Unseres Freundes Heinz Conrads wurde gedacht, ein Park nach ihm benannt, aber - wer redet heute noch von Karl Hruschka, Fritz Heller, Emst Waldbrunn, Leopold Rudolf -ja, wer außer einigen Theater­menschen von Leopold Lindtberg. Wer erinnert sich noch an Max Lu­stig, Wondra und Zwickl, ohne die es in Wien keinen „bunten" Abend gab. Der große Chirurg Georg Gas­ser ist heimgegangen - nicht einmal alle seine Patienten erinnern sich an ihn. Karajan, ja - Torberg - da sorgen Gesellschaften und Rekla­mefirmen dafür, daß ihr Name noch ein wenig leuchtet, aber die, die da um uns herum waren? Vergessen! Der Vater stirbt - Schock, Erschrek-ken, Trauer - nach 14 Tagen geht Mami auf eine Asienreise. Ist die Welt brutal geworden, noch bruta­ler als sie war? Nein - die Zeit ist hart, härter als es notwendig wäre. Uns geht es so gut wie nie zuvor, vielleicht sind dadurch die Gedan­ken der Menschen nur mehr in Rich­tung Auto, Eigenheim und Lotto­schein gerichtet. Ich weiß es nicht, ich sehe es nur und bin traurig.

Zu wichtig ist die Erinnerung an die, die unser Leben mitgeformt ha­ben, zu wichtig das Erinnern an Zeiten, da nichts selbstverständlich war.

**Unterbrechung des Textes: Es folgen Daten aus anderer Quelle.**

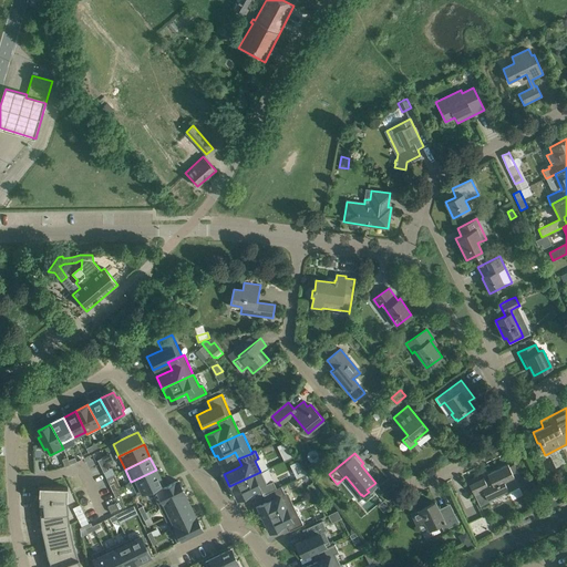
[(494,468),(495,470),(487,474),(490,480),(485,482),(482,474),(467,481),(480,506),(488,502),(487,500),(507,490),(508,492),(518,486),(517,484),(522,482),(517,473),(513,475),(507,464),(501,467),(500,466),(494,468)]
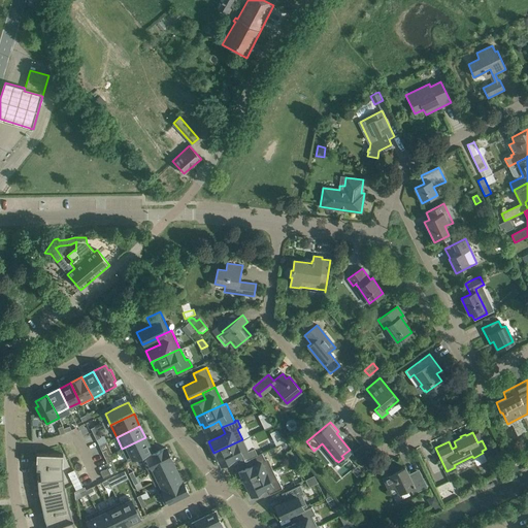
[(145,437),(122,449),(128,461),(152,450),(145,437)]
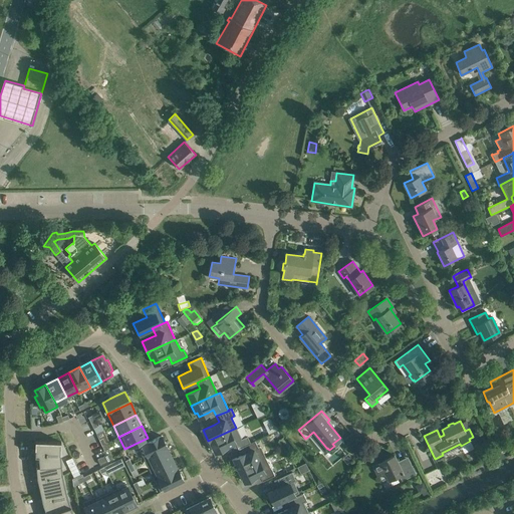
[(236,428),(208,441),(211,448),(213,447),(216,452),(232,444),(235,443),(239,450),(243,447),(251,444),(250,443),(247,436),(241,439),(236,428)]
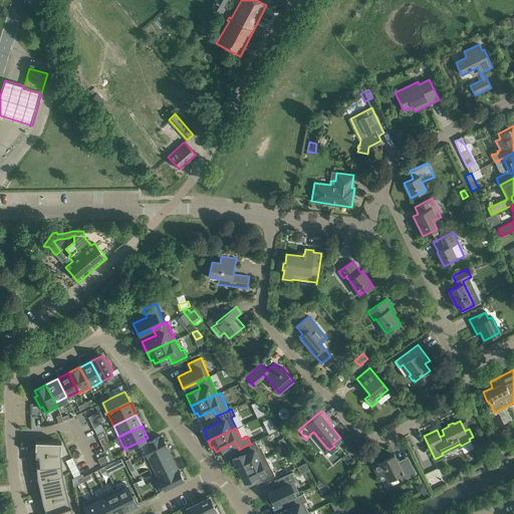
[(149,442),(139,447),(144,458),(167,447),(162,436),(160,437),(149,442)]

Wer seine Toten vergißt, ver­gißt sich selber. Deshalb gehe ich gerne zu den Gräbern. Ich gestehe, es ist ein wenig Aberglaube und Furcht da bei, aber der Hauptgrund ist doch das Erinnern, das Beden­ken und Bedanken. Und das Wis­sen, daß einer nur dann tot ist, wenn keiner mehr an ihn denkt.

Allerseelen ist ein freudiger Tag, denn das Wiederfinden der Abge­schiedenen ist ein Fest der Liebe.